Employees must always be given as detailed an explanation as possible of the allegations against them including dates, times and people involved. It may seem a minor point but if employees are not made fully aware of the case against them, a tribunal is likely to find that they were not given the opportunity to fully defend themselves. Ultimately this can result in higher compensation to the employee if, in all of the circumstances, they are found to have been unfairly dismissed.
Employee complaints can be dealt with in different ways depending on the nature of the complaint. In some cases, the complaint will be a straightforward grievance about a decision taken by management against the individual - for example, a decision to reject an annual leave request, or removal of a car parking space. A short investigation should be relatively simple to undertake and the response provided to the employee.
Employees must always be given as detailed an explanation as possible of the allegations against them.
However, where a complaint centres around the behaviour of another person in terms of their demeanour and treatment of others - often referred to as bullying by the individual involved - a different approach may be required.
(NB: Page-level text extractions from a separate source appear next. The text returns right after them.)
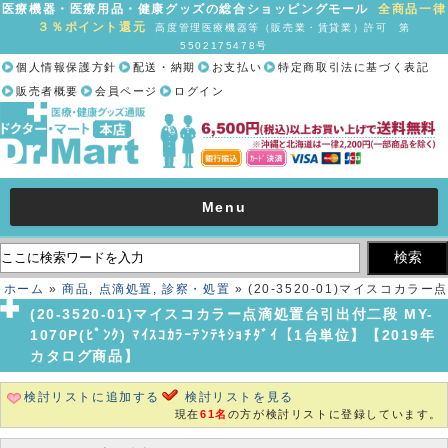
医療機器・医療用品・健康グッズの総合ショッピングモール
全商品一律
３％ポイント還元
高度管理医療機器等（販売業・賃貸業）許可 第
5502175478号
個人情報保護方針
配送・納期
お支払い
特定商取引法に基づく表記
販売者概要
会員ページ
ログイン
Menu
ホーム
»
商品
,
点滴処置
,
診察・処置
» (20-3520-01)マイスコカラー点
滴処置台引出付二段 MY-1070P(ﾋﾟﾝｸ) ﾏｲｽｺｶﾗｰﾃﾝﾃｷｼｮﾁﾀﾞｲ【1台単
(20-3520-01)マイスコカラー点滴処置台引出付二段 MY-
位】【2019年カタログ商品】
1070P(ﾋﾟﾝｸ) ﾏｲｽｺｶﾗｰﾃﾝﾃｷｼｮﾁﾀﾞｲ【1台単位】【2019年
カタログ商品】
検討リストに追加する
検討リストを見る
現在
61名
の方が検討リストに登録しています。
Mediation may be a better method of dealing with the complaint because this allows the individuals involved to talk through their issues, rather than have a third party rule on it themselves.
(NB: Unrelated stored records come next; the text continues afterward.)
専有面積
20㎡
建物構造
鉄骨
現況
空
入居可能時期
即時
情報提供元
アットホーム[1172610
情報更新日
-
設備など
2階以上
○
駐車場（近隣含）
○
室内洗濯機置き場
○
In 2014, the rules on requesting flexible working were extended, with the effect that there is now no need for an employee to be a parent or a carer in order to make a statutory request to change their hours of work.
However, the requirement for the employee to have 26 weeks' service remains. Applications for flexible working have failed in some instances for this reason, which is completely lawful.
Despite this, DDU members may feel they would like to open up the procedure to all employees regardless of service. Where this happens, it should be made clear to the employee that their request does not fall under the statutory procedure and therefore the rules around limited specified reasons for refusal will not apply.
Terms and conditions
An employee's contractual terms and conditions are fixed, including their hours of work, times of work and benefits provided. They cannot be changed without agreement from both parties, and this applies whether the desire for change comes from either the employer or the employee.
One example seen recently involved a long serving employee whose annual leave entitlement was much higher than the rest of the workforce. Because this is a contractual entitlement, an attempt to reduce it without the employee's agreement would constitute a breach of contract, entitling the employee to make a claim.
An employee is unlikely to give up their advantageous amount of annual leave for nothing, so it may be that a compromise needs to be sought. Offering an incentive to give up contractual entitlements may make the process easier.